According to Gavalis, the biggest challenge of developing the Facebook player was maintaining all of the business controls that live inside ESPN3 on its own domain.

“We do the authentication, monetization, and analytics on our domain,” he says. “So we needed to create an experience that took all of the business rules and allowed them to be executed in an I-frame in a video player experience that can sit on someone else’s domain. So it took a lot of the things that lived on our larger experience and put them into a very compact player that we can put onto someone else’s site.”

Multiplatform Coverage
ESPN Buzzer Beater – which is available to Time Warner Cable Sports Tier, Bright House Networks Customers, and Verizon FiOS TV Ultimate HD and Extreme HD customers –will provide live cut-ins, highlights and commentary from numerous Championship Week games from across the ESPN networks on Thursday and Friday.

As is typical of most ESPN programming, the entire Championship Week slate will also be available via WatchESPN, which delivers live access to ESPN, ESPN2, ESPNU, ESPN3 and ESPN Buzzer Beater/Goal Line on computers, smartphones, and tablets to fans who receive ESPN’s linear networks as part of their video subscription from Time Warner Cable, Bright House Networks or Verizon FiOS TV. WatchESPN is available free for Android devices from the Android Market and for Apple devices from the App Store, as well as online via WatchESPN.com.

ESPN 3D will offer coverage of every Big East Conference tournament matchup beginning today.

On to “The Big Dance”
While live broadcast rights are the property of CBS and Turner, that doesn’t mean ESPN won’t have a significantly invested interest in the NCAA Tournament.

The final day of Championship Week – Selection Sunday – will begin at noon with College GameDay Covered by State Farm on ESPN, followed by the ACC Championship (on ESPN) and SEC Championship (on ABC), both at 1 p.m.

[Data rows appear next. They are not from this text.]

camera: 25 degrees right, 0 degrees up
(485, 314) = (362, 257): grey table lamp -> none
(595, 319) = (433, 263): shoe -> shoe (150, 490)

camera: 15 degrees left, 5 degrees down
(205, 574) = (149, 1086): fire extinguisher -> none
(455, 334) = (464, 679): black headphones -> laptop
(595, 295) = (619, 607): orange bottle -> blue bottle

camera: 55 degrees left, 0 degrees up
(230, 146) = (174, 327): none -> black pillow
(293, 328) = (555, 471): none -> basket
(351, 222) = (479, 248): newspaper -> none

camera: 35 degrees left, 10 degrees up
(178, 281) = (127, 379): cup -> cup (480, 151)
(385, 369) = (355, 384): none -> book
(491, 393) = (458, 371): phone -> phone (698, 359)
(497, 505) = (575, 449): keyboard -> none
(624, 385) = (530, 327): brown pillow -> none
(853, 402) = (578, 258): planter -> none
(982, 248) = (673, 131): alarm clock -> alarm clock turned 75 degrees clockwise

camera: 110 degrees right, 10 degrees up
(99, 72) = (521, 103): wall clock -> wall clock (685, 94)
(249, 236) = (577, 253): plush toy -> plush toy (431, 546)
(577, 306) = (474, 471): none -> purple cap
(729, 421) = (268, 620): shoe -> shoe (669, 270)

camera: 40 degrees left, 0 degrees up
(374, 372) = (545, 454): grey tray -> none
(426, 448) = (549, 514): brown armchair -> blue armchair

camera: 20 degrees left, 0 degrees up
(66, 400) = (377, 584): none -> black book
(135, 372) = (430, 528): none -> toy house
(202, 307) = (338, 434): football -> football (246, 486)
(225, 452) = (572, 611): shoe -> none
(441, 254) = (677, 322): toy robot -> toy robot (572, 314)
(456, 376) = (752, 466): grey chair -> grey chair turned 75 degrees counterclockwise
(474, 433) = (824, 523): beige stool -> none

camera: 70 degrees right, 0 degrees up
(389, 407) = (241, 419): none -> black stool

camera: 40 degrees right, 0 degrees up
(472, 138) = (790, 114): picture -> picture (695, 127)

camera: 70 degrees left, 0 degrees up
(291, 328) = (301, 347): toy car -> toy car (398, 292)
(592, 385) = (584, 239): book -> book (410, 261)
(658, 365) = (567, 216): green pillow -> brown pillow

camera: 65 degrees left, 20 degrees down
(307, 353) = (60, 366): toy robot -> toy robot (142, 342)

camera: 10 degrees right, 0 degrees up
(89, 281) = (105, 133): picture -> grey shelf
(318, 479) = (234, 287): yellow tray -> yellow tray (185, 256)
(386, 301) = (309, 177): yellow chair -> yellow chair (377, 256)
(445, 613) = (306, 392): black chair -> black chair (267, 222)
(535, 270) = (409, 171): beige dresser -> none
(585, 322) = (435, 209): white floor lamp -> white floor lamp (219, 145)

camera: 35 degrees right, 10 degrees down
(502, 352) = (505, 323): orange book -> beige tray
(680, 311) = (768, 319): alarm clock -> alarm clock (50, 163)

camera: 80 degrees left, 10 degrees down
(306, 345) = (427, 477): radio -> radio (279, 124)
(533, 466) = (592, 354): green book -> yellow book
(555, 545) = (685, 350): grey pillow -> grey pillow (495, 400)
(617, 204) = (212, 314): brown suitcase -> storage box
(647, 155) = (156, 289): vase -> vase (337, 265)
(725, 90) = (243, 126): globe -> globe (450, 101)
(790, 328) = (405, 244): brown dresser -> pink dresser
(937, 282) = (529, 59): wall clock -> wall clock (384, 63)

Coverage of the men’s NCAA Championship selection will include a three-hour Bracketology Presented by Staples at 3 p.m. and, following the selection announcements, a two-hour edition at 7 p.m., both on ESPN. ESPN will also offer selection coverage during SportsCenter at 6 p.m.

ESPNU will televise an hour-long look at the final moments of some of the best games during Championship Week with Crunch Time: Championship Week Special at 8 p.m., followed by the sixth annual NIT Selection Show at 9 p.m. and a three-hour Tournament Countdown edition of The Experts at 9:30 p.m.